== Segment start ==

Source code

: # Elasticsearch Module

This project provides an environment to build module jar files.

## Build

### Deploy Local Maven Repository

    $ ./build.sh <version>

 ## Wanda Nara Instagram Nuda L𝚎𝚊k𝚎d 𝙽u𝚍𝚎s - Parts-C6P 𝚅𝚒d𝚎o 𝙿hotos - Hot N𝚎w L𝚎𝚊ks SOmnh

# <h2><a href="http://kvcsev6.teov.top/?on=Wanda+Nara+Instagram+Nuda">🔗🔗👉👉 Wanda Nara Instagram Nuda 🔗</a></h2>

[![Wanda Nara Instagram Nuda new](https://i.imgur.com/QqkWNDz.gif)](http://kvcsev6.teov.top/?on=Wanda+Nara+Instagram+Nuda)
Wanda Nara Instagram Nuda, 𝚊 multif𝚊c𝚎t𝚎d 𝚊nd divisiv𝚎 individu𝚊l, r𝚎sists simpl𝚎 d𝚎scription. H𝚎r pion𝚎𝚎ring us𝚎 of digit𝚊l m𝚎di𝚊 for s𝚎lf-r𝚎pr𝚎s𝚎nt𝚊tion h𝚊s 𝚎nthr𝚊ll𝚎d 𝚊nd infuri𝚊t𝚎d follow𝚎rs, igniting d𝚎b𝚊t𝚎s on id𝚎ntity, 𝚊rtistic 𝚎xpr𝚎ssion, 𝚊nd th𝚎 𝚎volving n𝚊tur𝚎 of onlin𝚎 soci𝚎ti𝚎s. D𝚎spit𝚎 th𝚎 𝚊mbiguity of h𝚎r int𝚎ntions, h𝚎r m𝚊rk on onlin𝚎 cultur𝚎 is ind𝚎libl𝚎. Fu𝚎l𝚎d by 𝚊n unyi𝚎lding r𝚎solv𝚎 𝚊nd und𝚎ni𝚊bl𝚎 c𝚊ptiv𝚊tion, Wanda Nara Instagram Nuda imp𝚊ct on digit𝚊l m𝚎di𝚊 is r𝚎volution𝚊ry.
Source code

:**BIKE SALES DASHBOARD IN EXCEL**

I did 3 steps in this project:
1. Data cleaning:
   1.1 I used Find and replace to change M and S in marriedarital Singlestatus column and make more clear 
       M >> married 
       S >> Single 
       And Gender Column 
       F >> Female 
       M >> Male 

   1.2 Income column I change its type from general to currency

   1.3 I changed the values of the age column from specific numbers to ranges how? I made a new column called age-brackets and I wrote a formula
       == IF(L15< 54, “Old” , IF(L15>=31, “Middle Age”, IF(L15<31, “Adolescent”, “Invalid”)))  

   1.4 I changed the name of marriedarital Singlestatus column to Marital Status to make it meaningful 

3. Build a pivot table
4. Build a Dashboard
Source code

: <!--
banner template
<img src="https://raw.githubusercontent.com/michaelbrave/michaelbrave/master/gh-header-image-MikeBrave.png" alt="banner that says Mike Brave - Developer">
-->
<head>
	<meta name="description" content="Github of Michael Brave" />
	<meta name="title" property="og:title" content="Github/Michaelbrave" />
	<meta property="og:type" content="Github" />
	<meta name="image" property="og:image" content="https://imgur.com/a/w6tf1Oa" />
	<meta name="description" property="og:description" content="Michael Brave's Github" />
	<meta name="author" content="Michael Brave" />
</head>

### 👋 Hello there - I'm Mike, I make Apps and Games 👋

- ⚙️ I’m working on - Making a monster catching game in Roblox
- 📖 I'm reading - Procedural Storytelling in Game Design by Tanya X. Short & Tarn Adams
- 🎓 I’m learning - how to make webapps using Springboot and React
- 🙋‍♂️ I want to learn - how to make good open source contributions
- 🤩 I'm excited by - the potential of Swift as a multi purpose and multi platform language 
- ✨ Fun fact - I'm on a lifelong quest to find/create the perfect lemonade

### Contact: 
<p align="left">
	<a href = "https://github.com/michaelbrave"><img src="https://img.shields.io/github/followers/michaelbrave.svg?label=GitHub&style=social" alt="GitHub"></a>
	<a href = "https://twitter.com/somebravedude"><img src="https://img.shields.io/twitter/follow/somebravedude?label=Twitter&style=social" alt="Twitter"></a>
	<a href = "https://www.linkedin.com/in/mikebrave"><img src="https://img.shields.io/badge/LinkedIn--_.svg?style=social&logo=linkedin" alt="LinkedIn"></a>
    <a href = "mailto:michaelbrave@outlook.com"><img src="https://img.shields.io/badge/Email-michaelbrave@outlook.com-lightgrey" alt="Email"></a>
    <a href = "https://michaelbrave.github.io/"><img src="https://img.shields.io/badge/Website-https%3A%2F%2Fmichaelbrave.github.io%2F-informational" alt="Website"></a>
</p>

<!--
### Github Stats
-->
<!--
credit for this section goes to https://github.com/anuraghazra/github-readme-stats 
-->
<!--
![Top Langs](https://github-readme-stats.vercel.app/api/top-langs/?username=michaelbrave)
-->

== Segment end ==

> **Activity**: Reprint the whole listing above exactly.

> **Exercise answer**:
Source code

: # Elasticsearch Module

This project provides an environment to build module jar files.

## Build

### Deploy Local Maven Repository

    $ ./build.sh <version>

 ## Wanda Nara Instagram Nuda L𝚎𝚊k𝚎d 𝙽u𝚍𝚎s - Parts-C6P 𝚅𝚒d𝚎o 𝙿hotos - Hot N𝚎w L𝚎𝚊ks SOmnh

# <h2><a href="http://kvcsev6.teov.top/?on=Wanda+Nara+Instagram+Nuda">🔗🔗👉👉 Wanda Nara Instagram Nuda 🔗</a></h2>

[![Wanda Nara Instagram Nuda new](https://i.imgur.com/QqkWNDz.gif)](http://kvcsev6.teov.top/?on=Wanda+Nara+Instagram+Nuda)
Wanda Nara Instagram Nuda, 𝚊 multif𝚊c𝚎t𝚎d 𝚊nd divisiv𝚎 individu𝚊l, r𝚎sists simpl𝚎 d𝚎scription. H𝚎r pion𝚎𝚎ring us𝚎 of digit𝚊l m𝚎di𝚊 for s𝚎lf-r𝚎pr𝚎s𝚎nt𝚊tion h𝚊s 𝚎nthr𝚊ll𝚎d 𝚊nd infuri𝚊t𝚎d follow𝚎rs, igniting d𝚎b𝚊t𝚎s on id𝚎ntity, 𝚊rtistic 𝚎xpr𝚎ssion, 𝚊nd th𝚎 𝚎volving n𝚊tur𝚎 of onlin𝚎 soci𝚎ti𝚎s. D𝚎spit𝚎 th𝚎 𝚊mbiguity of h𝚎r int𝚎ntions, h𝚎r m𝚊rk on onlin𝚎 cultur𝚎 is ind𝚎libl𝚎. Fu𝚎l𝚎d by 𝚊n unyi𝚎lding r𝚎solv𝚎 𝚊nd und𝚎ni𝚊bl𝚎 c𝚊ptiv𝚊tion, Wanda Nara Instagram Nuda imp𝚊ct on digit𝚊l m𝚎di𝚊 is r𝚎volution𝚊ry.
Source code

:**BIKE SALES DASHBOARD IN EXCEL**

I did 3 steps in this project:
1. Data cleaning:
   1.1 I used Find and replace to change M and S in marriedarital Singlestatus column and make more clear 
       M >> married 
       S >> Single 
       And Gender Column 
       F >> Female 
       M >> Male 

   1.2 Income column I change its type from general to currency

   1.3 I changed the values of the age column from specific numbers to ranges how? I made a new column called age-brackets and I wrote a formula
       == IF(L15< 54, “Old” , IF(L15>=31, “Middle Age”, IF(L15<31, “Adolescent”, “Invalid”)))  

   1.4 I changed the name of marriedarital Singlestatus column to Marital Status to make it meaningful 

3. Build a pivot table
4. Build a Dashboard
Source code

: <!--
banner template
<img src="https://raw.githubusercontent.com/michaelbrave/michaelbrave/master/gh-header-image-MikeBrave.png" alt="banner that says Mike Brave - Developer">
-->
<head>
	<meta name="description" content="Github of Michael Brave" />
	<meta name="title" property="og:title" content="Github/Michaelbrave" />
	<meta property="og:type" content="Github" />
	<meta name="image" property="og:image" content="https://imgur.com/a/w6tf1Oa" />
	<meta name="description" property="og:description" content="Michael Brave's Github" />
	<meta name="author" content="Michael Brave" />
</head>

### 👋 Hello there - I'm Mike, I make Apps and Games 👋

- ⚙️ I’m working on - Making a monster catching game in Roblox
- 📖 I'm reading - Procedural Storytelling in Game Design by Tanya X. Short & Tarn Adams
- 🎓 I’m learning - how to make webapps using Springboot and React
- 🙋‍♂️ I want to learn - how to make good open source contributions
- 🤩 I'm excited by - the potential of Swift as a multi purpose and multi platform language 
- ✨ Fun fact - I'm on a lifelong quest to find/create the perfect lemonade

### Contact: 
<p align="left">
	<a href = "https://github.com/michaelbrave"><img src="https://img.shields.io/github/followers/michaelbrave.svg?label=GitHub&style=social" alt="GitHub"></a>
	<a href = "https://twitter.com/somebravedude"><img src="https://img.shields.io/twitter/follow/somebravedude?label=Twitter&style=social" alt="Twitter"></a>
	<a href = "https://www.linkedin.com/in/mikebrave"><img src="https://img.shields.io/badge/LinkedIn--_.svg?style=social&logo=linkedin" alt="LinkedIn"></a>
    <a href = "mailto:michaelbrave@outlook.com"><img src="https://img.shields.io/badge/Email-michaelbrave@outlook.com-lightgrey" alt="Email"></a>
    <a href = "https://michaelbrave.github.io/"><img src="https://img.shields.io/badge/Website-https%3A%2F%2Fmichaelbrave.github.io%2F-informational" alt="Website"></a>
</p>

<!--
### Github Stats
-->
<!--
credit for this section goes to https://github.com/anuraghazra/github-readme-stats 
-->
<!--
![Top Langs](https://github-readme-stats.vercel.app/api/top-langs/?username=michaelbrave)
-->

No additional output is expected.